A high-precision, appearance-based gaze tracking system enabling real-time, hands-free human-computer interaction using deep learning, geometric modeling, and personalized calibration.
This project implements a complete end-to-end gaze estimation pipeline, from camera calibration and gaze vector prediction to personalized screen mapping and gesture-based interaction. The system is evaluated across multiple generations of gaze estimation benchmarks, demonstrating strong performance compared to both historical and modern appearance-based gaze estimation models.
The system operates using standard RGB cameras under real-world conditions.
• Appearance-based gaze estimation using a custom CNN architecture
• End-to-end gaze tracking pipeline
• Personalized calibration via regression mapping
• Real-time inference and interaction
• Facial gesture recognition for hands-free control
• Gaze-controlled virtual keyboard
• Dynamic gaze heatmap visualization
• Modular and extensible architecture
The pipeline consists of four main stages:
-
Camera Calibration
Computes intrinsic camera parameters for accurate geometric modeling. -
Gaze Vector Estimation
A convolutional neural network predicts the 3D gaze vector from facial appearance. -
Personalized Screen Mapping
A regression model maps gaze vectors to screen-space coordinates. -
Interaction Layer
Enables real-time hands-free interaction using gaze and facial gestures.
Pipeline summary:
Camera → Face Detection → Eye Extraction → CNN → Gaze Vector → Regression Mapping → Screen Coordinates → Interaction
The gaze estimation model is a custom convolutional neural network designed for appearance-based gaze prediction under unconstrained real-world conditions.

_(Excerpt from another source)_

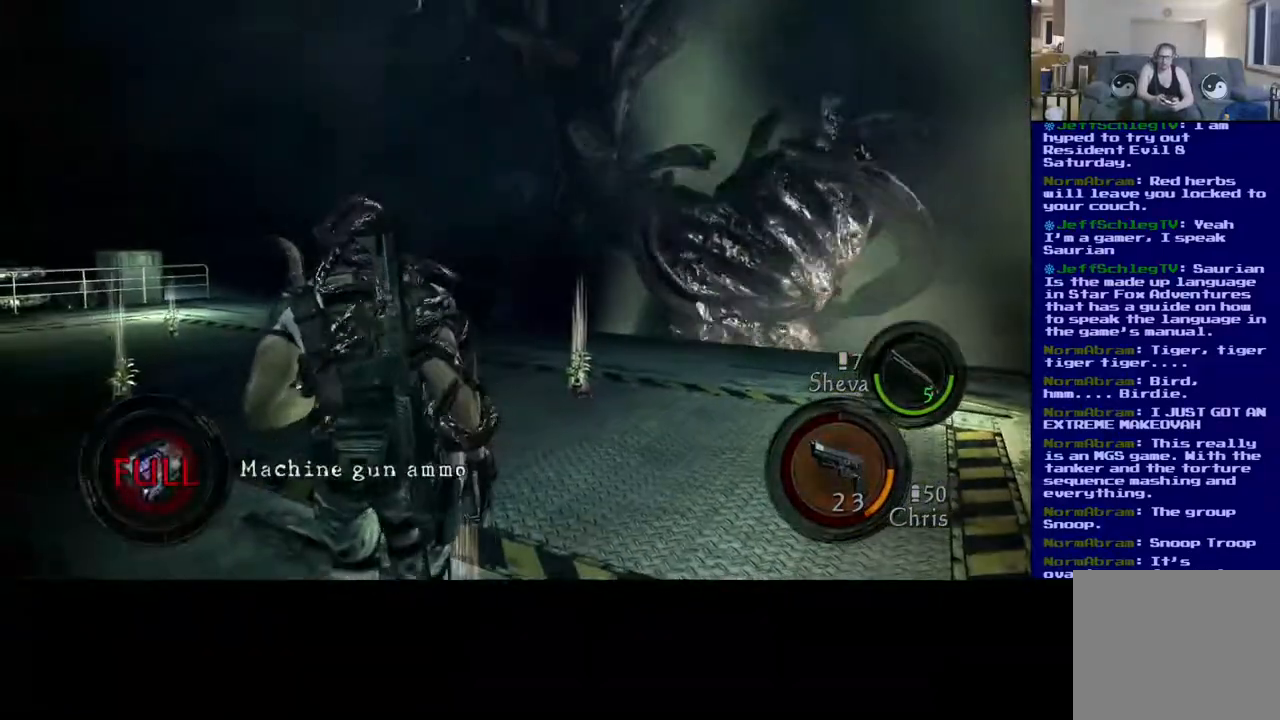
{"buttons": ["Y"], "left_stick": "center", "right_stick": "center", "events": [[383, "Y", "down"]]}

Architecture visualization:
The architecture was designed to:
• Extract robust gaze features from eye and facial appearance
• Generalize across users and lighting conditions
• Enable stable and accurate gaze vector prediction
Architecture diagrams were generated using PlotNeuralNet.
The following figure shows the angular error evolution during training for multiple CNN architectures and configurations evaluated on the MPIIFaceGaze dataset.

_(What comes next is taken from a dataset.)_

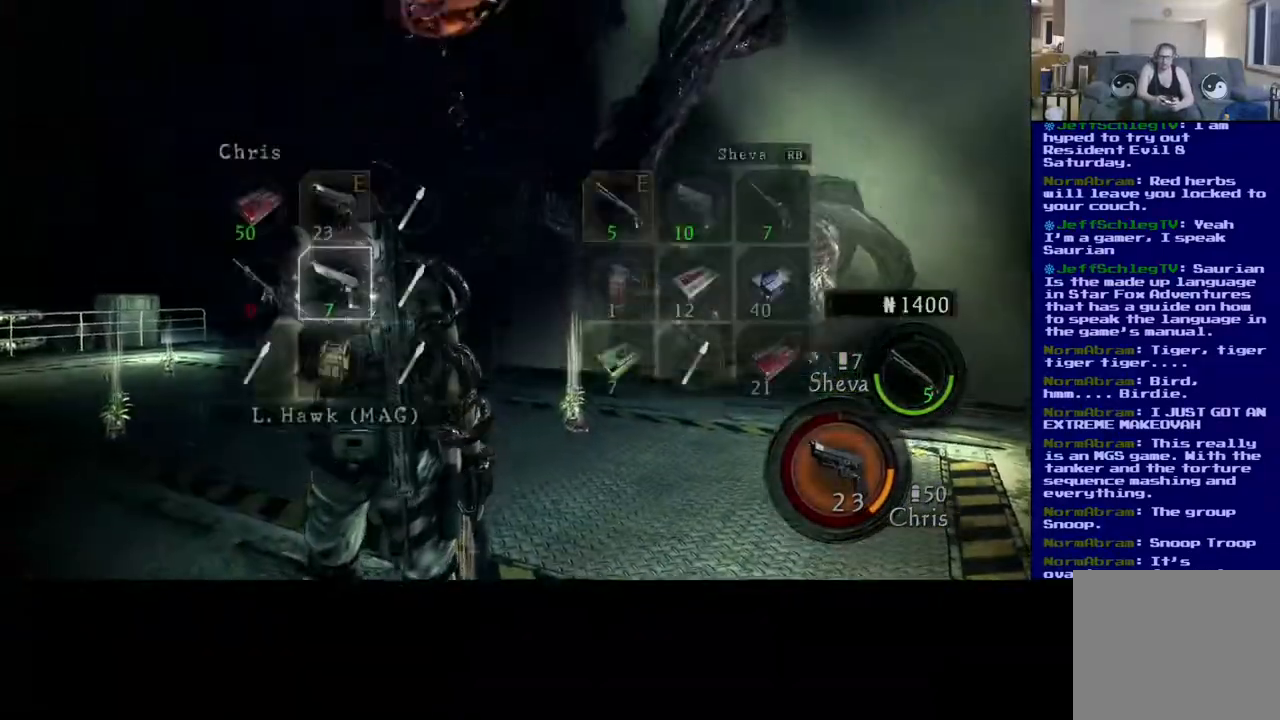
{"buttons": [], "left_stick": "center", "right_stick": "center", "events": [[50, "Y", "up"]]}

Each curve represents a different model configuration. The minimum validation and test errors achieved by each model are highlighted.
Key observations:
• Best validation angular error: 1.119°
• Best test angular error: 1.190°
• Consistent convergence across multiple architectures
• Stable training behavior and smooth error reduction
• Minimal validation-to-test gap, indicating strong generalization
These results confirm stable convergence and effective gaze representation learning.
This project evaluates performance across three major generations of appearance-based gaze estimation systems.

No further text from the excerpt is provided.